Through its deputy vice-chancellor for research, Professor Kevin Warwick, Coventry University is continuing work in one of code-breaker and mathematician Alan Turing's pioneering experiments – The Turing Test.
The test was devised by Turing, who is considered the father of modern computer science, while he was working at Manchester University. This experiment defines the standard for a machine to be called intelligent, by investigating whether people can tell if they are talking to machines or humans.
This was one of Turing's key contributions to computer science throughout his career, which is celebrated in the new film The Imitation Game. The film follows the life of Turing, his pivotal role in cracking Nazi Germany's Enigma code during the Second World War, and his life and persecution post-war leading to his untimely death. The UK premiere is tonight (Wednesday 8th October) at the London Film Festival.
Shortly before his death, Turing predicted that machines would be able to pass his test. Coventry University's Professor Warwick has been involved in conducting Turing tests for over a decade, and in an event organised by Warwick and Cogent Computing's Dr. Huma Shah in June 2014, the test was passed for the first time by computer programme Eugene Goostman. Eugene achieved 33% incorrect identification by the human judges who were either unsure or classified it as a human during a series of five minute keyboard conversations (the threshold for passing is to convince 30% of judges).

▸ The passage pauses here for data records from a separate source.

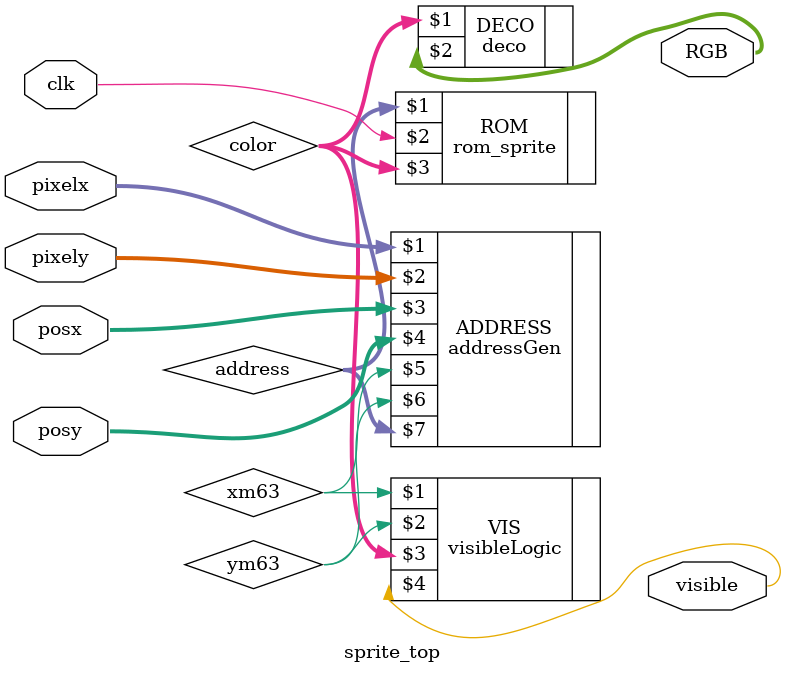
<source format=sv>
module sprite_top(input clk, 
						input [9:0] posx, posy, pixelx, pixely,
						output [23:0] RGB, 
						output visible);
//ROM
logic [11:0] address;
logic [2:0] color;
rom_sprite ROM(address, clk, color);
//DECO
deco DECO (color, RGB);
logic xm63, ym63;
//ADDRESS
addressGen  ADDRESS(pixelx, pixely,posx, 
							posy, xm63, ym63, address);
//Visible logic
visibleLogic VIS(xm63, ym63, color, visible);


					
endmodule 
</source>
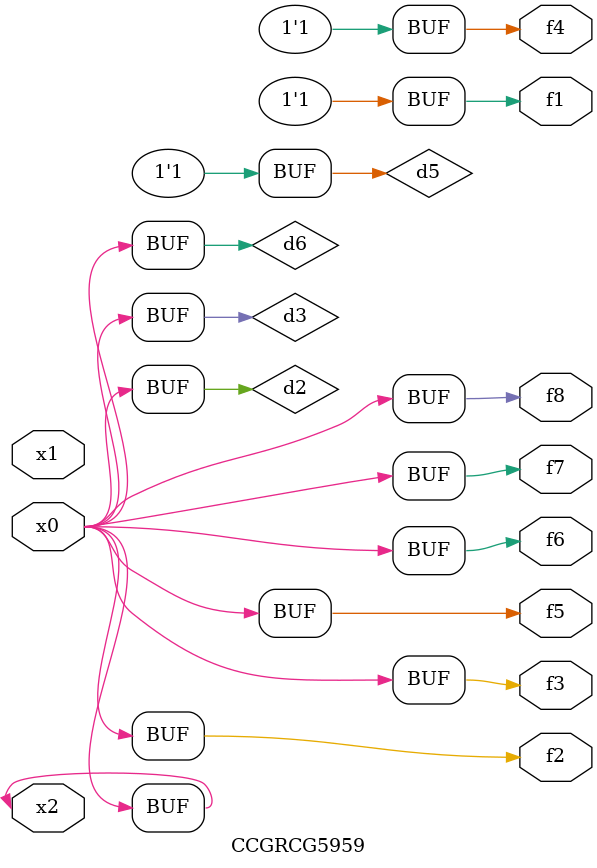
<source format=v>
module CCGRCG5959(
	input x0, x1, x2,
	output f1, f2, f3, f4, f5, f6, f7, f8
);

	wire d1, d2, d3, d4, d5, d6;

	xnor (d1, x2);
	buf (d2, x0, x2);
	and (d3, x0);
	xnor (d4, x1, x2);
	nand (d5, d1, d3);
	buf (d6, d2, d3);
	assign f1 = d5;
	assign f2 = d6;
	assign f3 = d6;
	assign f4 = d5;
	assign f5 = d6;
	assign f6 = d6;
	assign f7 = d6;
	assign f8 = d6;
endmodule

</source>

The work that Warwick and Shah are carrying out in this area is more important than ever today, because if a computer can trick a human into believing they are someone else it has implications for various types of cybercrime such as fraud. Cybercrime was identified as a 'Tier 1' threat in the UK's National Security Strategy, and the Turing Test can help to combat this by furthering our understanding of how artificial dialogue influences human behaviour.
Professor Kevin Warwick said:
The Turing Test is one of the most important yet controversial milestones in the field of artificial intelligence, and Coventry University is critically involved with its practical assessment. This will have a dramatic impact on future communication not only where computers are involved but in all aspects of cyber-crime where identity and deception are key elements.